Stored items
▼

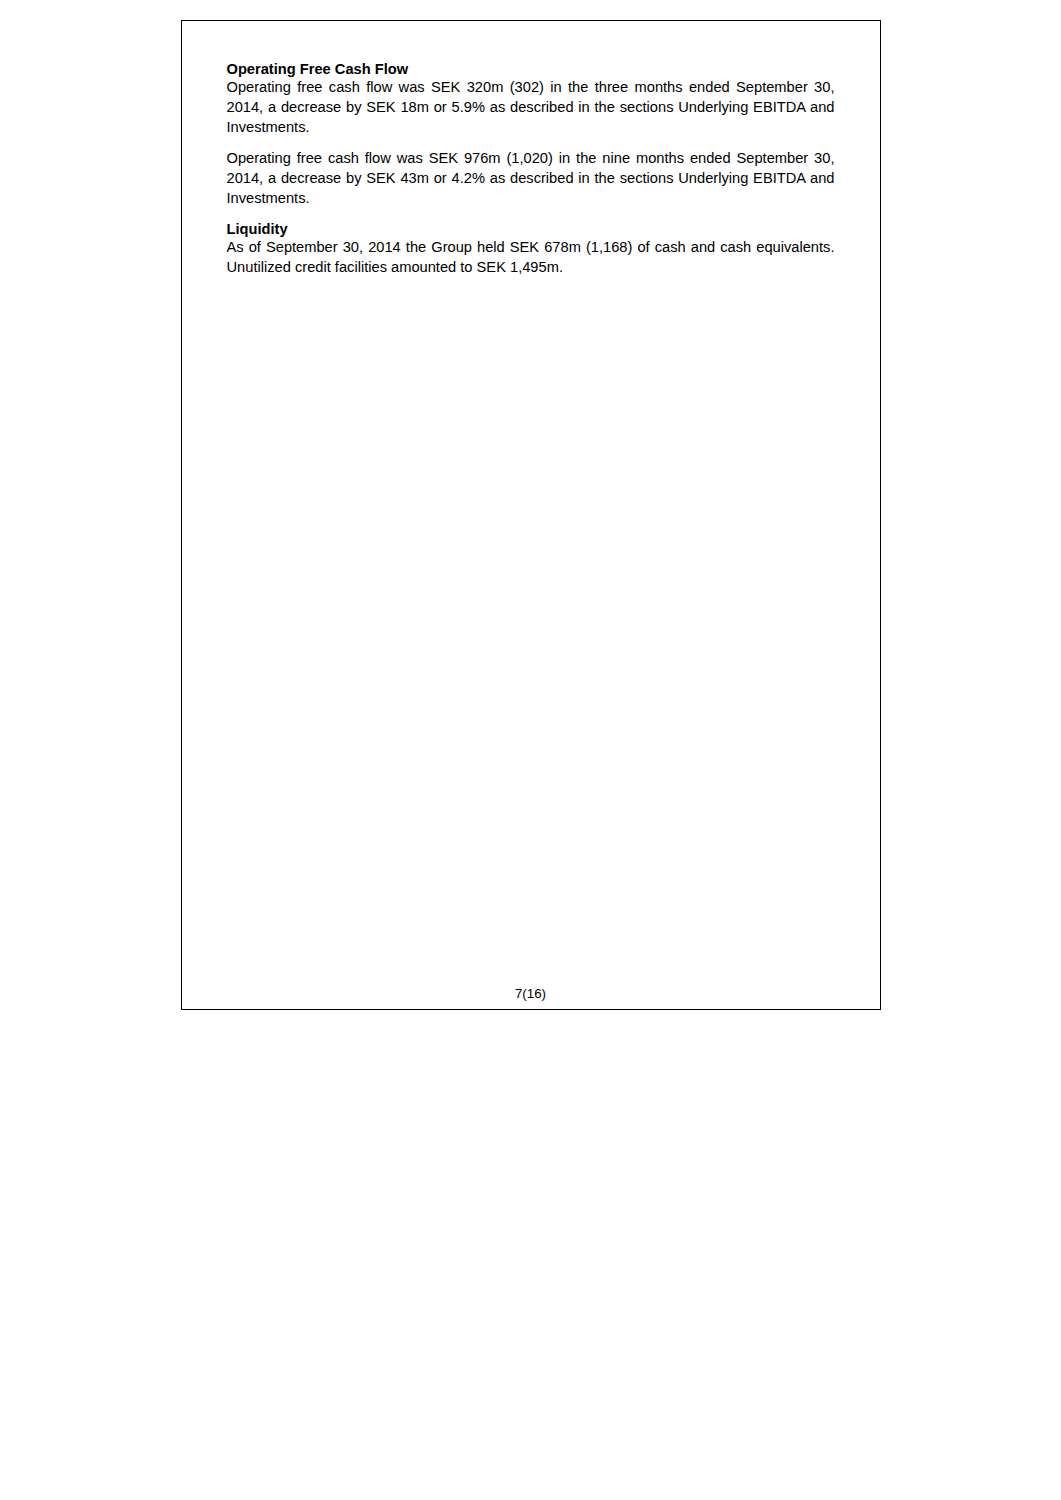Operating Free Cash Flow
Operating free cash flow was SEK 320m (302) in the three months ended September 30, 2014, a decrease by SEK 18m or 5.9% as described in the sections Underlying EBITDA and Investments.
Operating free cash flow was SEK 976m (1,020) in the nine months ended September 30, 2014, a decrease by SEK 43m or 4.2% as described in the sections Underlying EBITDA and Investments.
Liquidity
As of September 30, 2014 the Group held SEK 678m (1,168) of cash and cash equivalents. Unutilized credit facilities amounted to SEK 1,495m.
7(16)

▲

* **Exercise brief**: Write out all the records exactly, omitting the images.

* **Exercise result**:
Operating Free Cash Flow
Operating free cash flow was SEK 320m (302) in the three months ended September 30, 2014, a decrease by SEK 18m or 5.9% as described in the sections Underlying EBITDA and Investments.
Operating free cash flow was SEK 976m (1,020) in the nine months ended September 30, 2014, a decrease by SEK 43m or 4.2% as described in the sections Underlying EBITDA and Investments.
Liquidity
As of September 30, 2014 the Group held SEK 678m (1,168) of cash and cash equivalents. Unutilized credit facilities amounted to SEK 1,495m.
7(16)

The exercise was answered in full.